* [Do this] Could you copy the rows word for word, starting at the beginning of the rows and ending with the line containing "state / province: Putumayo"?

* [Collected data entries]

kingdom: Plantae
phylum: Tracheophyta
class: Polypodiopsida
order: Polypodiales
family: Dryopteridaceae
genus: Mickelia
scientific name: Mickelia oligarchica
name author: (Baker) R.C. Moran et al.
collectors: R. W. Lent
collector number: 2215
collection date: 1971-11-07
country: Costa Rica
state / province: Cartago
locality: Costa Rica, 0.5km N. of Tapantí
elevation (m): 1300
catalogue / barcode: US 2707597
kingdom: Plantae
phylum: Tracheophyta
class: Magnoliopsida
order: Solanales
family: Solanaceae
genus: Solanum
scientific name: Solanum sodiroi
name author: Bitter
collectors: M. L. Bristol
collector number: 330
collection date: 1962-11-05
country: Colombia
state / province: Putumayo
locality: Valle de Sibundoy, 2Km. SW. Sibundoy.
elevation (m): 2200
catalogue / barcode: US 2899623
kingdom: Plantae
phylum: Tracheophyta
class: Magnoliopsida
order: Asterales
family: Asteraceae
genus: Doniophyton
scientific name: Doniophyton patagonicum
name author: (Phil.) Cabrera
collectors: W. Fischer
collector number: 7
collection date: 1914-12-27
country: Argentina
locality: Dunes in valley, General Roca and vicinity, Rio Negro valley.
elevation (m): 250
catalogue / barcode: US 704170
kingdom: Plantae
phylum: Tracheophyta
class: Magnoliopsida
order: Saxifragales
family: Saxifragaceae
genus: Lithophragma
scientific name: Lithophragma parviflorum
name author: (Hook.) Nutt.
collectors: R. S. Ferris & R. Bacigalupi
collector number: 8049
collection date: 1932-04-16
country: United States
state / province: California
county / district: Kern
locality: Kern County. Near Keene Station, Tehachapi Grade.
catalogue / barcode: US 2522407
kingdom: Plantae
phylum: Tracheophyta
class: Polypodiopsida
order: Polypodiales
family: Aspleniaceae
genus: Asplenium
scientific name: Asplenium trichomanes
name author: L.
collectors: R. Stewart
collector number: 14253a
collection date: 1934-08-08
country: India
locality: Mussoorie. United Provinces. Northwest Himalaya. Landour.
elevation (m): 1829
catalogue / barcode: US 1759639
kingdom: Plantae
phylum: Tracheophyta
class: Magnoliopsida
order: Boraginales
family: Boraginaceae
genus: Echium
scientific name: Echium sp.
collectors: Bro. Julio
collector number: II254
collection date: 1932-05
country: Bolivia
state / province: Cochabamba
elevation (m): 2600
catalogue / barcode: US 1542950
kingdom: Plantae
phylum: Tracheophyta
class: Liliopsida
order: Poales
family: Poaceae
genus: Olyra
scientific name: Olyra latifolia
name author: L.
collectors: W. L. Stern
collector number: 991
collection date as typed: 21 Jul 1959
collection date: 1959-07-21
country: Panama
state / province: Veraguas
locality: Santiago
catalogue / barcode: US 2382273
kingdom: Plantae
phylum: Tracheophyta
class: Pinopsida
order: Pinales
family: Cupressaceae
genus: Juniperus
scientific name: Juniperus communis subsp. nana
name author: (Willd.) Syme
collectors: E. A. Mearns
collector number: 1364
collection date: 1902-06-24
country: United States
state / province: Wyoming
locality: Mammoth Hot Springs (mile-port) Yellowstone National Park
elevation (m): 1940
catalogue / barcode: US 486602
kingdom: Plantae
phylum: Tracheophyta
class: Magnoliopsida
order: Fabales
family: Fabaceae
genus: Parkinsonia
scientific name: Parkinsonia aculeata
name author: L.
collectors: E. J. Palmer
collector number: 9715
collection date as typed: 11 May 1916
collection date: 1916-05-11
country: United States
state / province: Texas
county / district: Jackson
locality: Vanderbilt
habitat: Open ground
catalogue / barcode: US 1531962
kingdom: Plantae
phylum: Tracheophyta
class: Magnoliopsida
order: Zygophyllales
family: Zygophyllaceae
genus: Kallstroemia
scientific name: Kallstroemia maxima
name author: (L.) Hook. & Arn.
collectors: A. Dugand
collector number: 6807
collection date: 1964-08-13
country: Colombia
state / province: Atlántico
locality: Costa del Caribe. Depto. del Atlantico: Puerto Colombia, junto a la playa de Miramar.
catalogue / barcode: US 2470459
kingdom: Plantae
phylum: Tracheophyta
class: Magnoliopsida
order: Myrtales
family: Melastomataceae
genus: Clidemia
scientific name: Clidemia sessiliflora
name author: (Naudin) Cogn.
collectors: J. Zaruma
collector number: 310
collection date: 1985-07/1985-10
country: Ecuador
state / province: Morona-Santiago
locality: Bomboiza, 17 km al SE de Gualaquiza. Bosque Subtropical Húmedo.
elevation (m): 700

* [Completed exercise]
kingdom: Plantae
phylum: Tracheophyta
class: Polypodiopsida
order: Polypodiales
family: Dryopteridaceae
genus: Mickelia
scientific name: Mickelia oligarchica
name author: (Baker) R.C. Moran et al.
collectors: R. W. Lent
collector number: 2215
collection date: 1971-11-07
country: Costa Rica
state / province: Cartago
locality: Costa Rica, 0.5km N. of Tapantí
elevation (m): 1300
catalogue / barcode: US 2707597
kingdom: Plantae
phylum: Tracheophyta
class: Magnoliopsida
order: Solanales
family: Solanaceae
genus: Solanum
scientific name: Solanum sodiroi
name author: Bitter
collectors: M. L. Bristol
collector number: 330
collection date: 1962-11-05
country: Colombia
state / province: Putumayo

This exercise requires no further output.